(Beginning of Records to use)

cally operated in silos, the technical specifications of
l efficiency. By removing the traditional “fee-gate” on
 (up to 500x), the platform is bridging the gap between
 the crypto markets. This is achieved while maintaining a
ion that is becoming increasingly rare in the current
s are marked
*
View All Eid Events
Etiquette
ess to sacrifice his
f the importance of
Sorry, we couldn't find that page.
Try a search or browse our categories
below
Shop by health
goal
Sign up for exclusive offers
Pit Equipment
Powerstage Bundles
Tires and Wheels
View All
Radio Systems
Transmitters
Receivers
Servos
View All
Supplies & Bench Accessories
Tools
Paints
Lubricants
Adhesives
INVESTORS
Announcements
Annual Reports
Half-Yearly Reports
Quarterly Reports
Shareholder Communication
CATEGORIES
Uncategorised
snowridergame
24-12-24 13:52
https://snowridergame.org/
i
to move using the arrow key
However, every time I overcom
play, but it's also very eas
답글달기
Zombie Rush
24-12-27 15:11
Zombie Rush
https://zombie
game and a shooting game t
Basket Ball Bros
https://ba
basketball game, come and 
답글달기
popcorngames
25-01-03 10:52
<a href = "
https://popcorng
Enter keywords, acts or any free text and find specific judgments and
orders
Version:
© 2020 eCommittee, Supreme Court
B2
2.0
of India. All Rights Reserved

(End of Records to use)
(Beginning of Records to use)

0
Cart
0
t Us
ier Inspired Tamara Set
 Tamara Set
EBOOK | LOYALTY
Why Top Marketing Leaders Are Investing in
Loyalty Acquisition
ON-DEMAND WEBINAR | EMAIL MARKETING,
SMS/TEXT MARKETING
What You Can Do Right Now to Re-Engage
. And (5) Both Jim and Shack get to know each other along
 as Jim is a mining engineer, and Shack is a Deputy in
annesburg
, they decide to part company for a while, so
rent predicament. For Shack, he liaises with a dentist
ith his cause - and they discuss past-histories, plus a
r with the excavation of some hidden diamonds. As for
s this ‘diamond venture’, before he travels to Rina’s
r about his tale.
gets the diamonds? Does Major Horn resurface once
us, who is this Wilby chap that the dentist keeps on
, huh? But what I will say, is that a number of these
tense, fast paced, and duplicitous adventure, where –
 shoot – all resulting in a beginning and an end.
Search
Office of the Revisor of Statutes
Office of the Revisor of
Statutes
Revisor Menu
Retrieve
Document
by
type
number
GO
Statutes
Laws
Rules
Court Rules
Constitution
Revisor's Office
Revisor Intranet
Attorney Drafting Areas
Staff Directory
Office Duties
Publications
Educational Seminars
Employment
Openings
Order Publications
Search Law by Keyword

(End of Records to use)

__What to work on__
Set down, from the entries above, exactly the lines from the one with "f the importance of" up to and including the one with "Uncategorised", and no other lines.

__Reply__
f the importance of
Sorry, we couldn't find that page.
Try a search or browse our categories
below
Shop by health
goal
Sign up for exclusive offers
Pit Equipment
Powerstage Bundles
Tires and Wheels
View All
Radio Systems
Transmitters
Receivers
Servos
View All
Supplies & Bench Accessories
Tools
Paints
Lubricants
Adhesives
INVESTORS
Announcements
Annual Reports
Half-Yearly Reports
Quarterly Reports
Shareholder Communication
CATEGORIES
Uncategorised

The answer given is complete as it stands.